About

This research project concentrates on the significance of Christian lived religion in understanding and experiencing disability, analysing the ways religious rituals, views, and practices framed and shaped bodily and mental difference. By emphasising religion as a lived experience and taking a longue durée approach to disability history from the Late Middle Ages / Renaissance to the Industrial Revolution (c. 1450–1850), this project is the first-ever social history of disability to range across traditional periodisations to examine the significance of religious beliefs and practices to the emergence of disability as a social category of modernity. In doing so, the project also evaluates the ways in which the major cultural transformations of this period impacted the role and relative importance of religion as a framework shaping conceptions and experiences of disability.

Background

This project sits at the intersection of disability studies, social and cultural history, and the social history of medicine. We view impairment as fluid and culturally contingent, the human body as an experiencing agent, and dis/ability as a construct formed in interaction with social and cultural scripts and attitudes. A primary concept we work with is ‘lived religion’, where religion is seen as encompassing religious beliefs, practices, and embodied performances that give meaning to people’s lives. Seen from this perspective, religion is not a top-down system of beliefs or theological dogmas but a complex set of beliefs, interactions, and rituals that shape and are created in everyday life.

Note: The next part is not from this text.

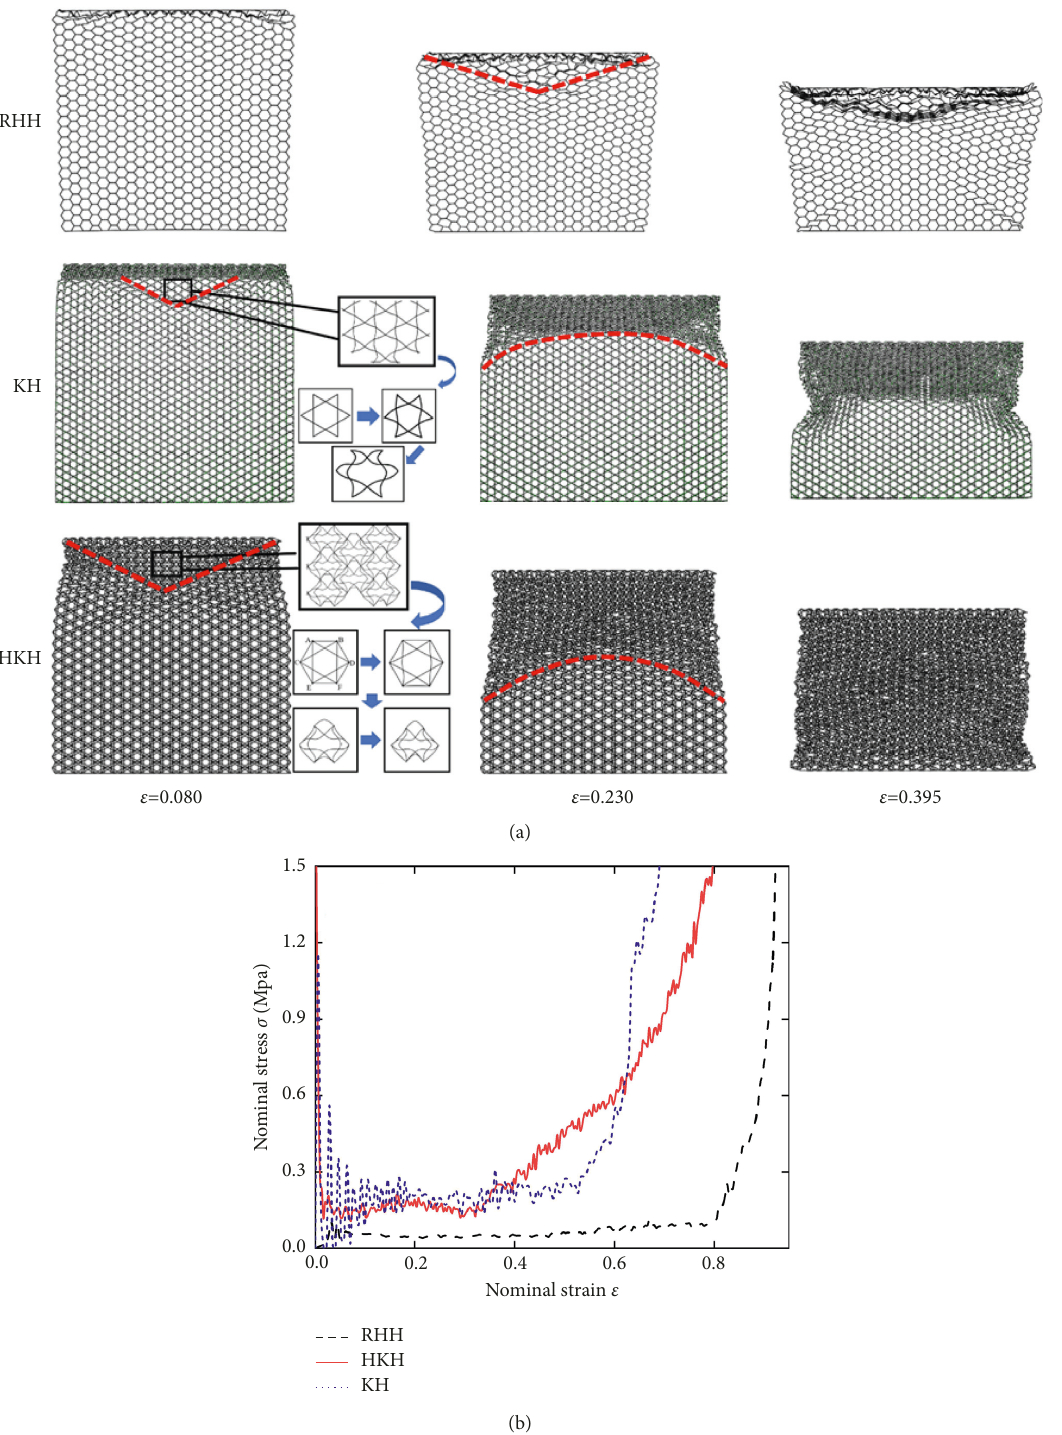
Figure 6: Dynamic crushing behaviors of three honeycombs under an impact velocity of V � 10m/s: (a) deformation maps and (b) strain- stress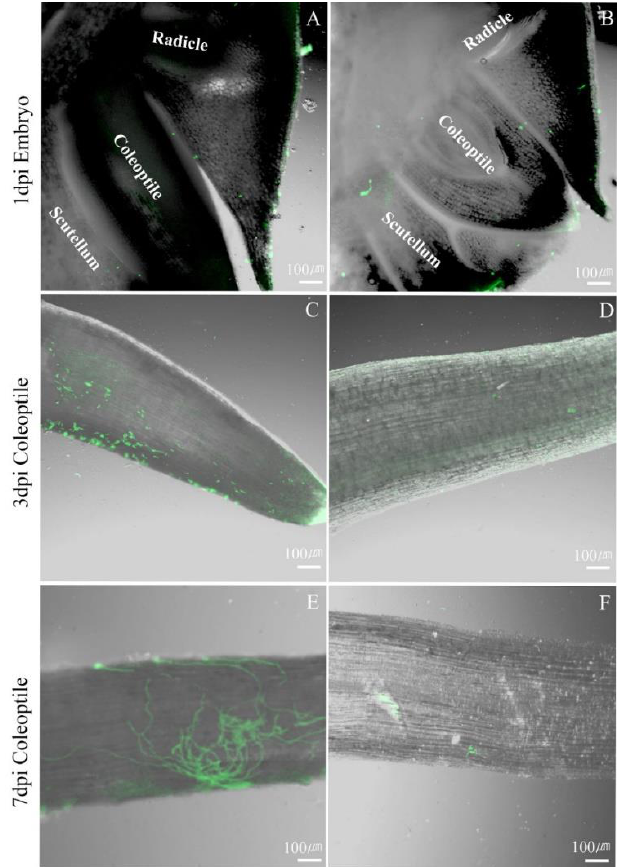
Figure 4. Confocal imaging of Ilpum and Tung Ting Wan Hien1 rice inoculated with CF283-GFP Fusarium fujikuroi isolate. ( A , B ) longitudinal sections of embryos of Ilpum (susceptible) and Tung Ting Wan Hien1 (resistant) cultivars at 1 dpi, ( C , D ) 3 dpi in coleoptile, and ( E , F ) 7 dpi in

Historically faith has played a major role in all aspects of human life and has provided the foundation to many of the cultural scripts shaping and constructing experiences of physical and mental difference. Since its inception, Christianity has also been intimately connected with notions about illness, impairment and healing, influencing understandings of dis/ability in the process. Suffering and salvation, charitable acts towards the infirm, and the possibility of miraculous healing, for instance, are all central to Christian teachings.

While the intersection of religion and disability has been quite extensively analysed in medieval studies, there is still a lot to do concerning later centuries. Work suggesting the continued relevance of religion to evolving discourses and experiences of disability in the early modern and modern period does exist, but such studies are rare, and the influence of precisely lived religion on perceptions and experiences of disability for later periods remains largely unexplored.

Goals

The research questions of the project are:

  • How did religious beliefs and practices influence perceptions and experiences of physical and mental difference during the period under study? And with what consequences?
  • How did other significant categories of difference, such as gender, age, or class, inflect religious beliefs about bodily and cognitive alterities? And with what consequences?
  • How did ‘disabled’ people negotiate, contest, embrace or embody religious beliefs in their lives?

The focus of the research under all these questions is on continuities and changes. The time period under study covers important societal, scientific, and religious developments such as the Renaissance, the Reformations, the Enlightenment, and the Industrial Revolution. A crucial point of analysis in the project is to critically re-examine the impact of medicalisation and the scientific revolution underpinning the period under investigation.

Funding

The project is funded by the Research Council of Finland.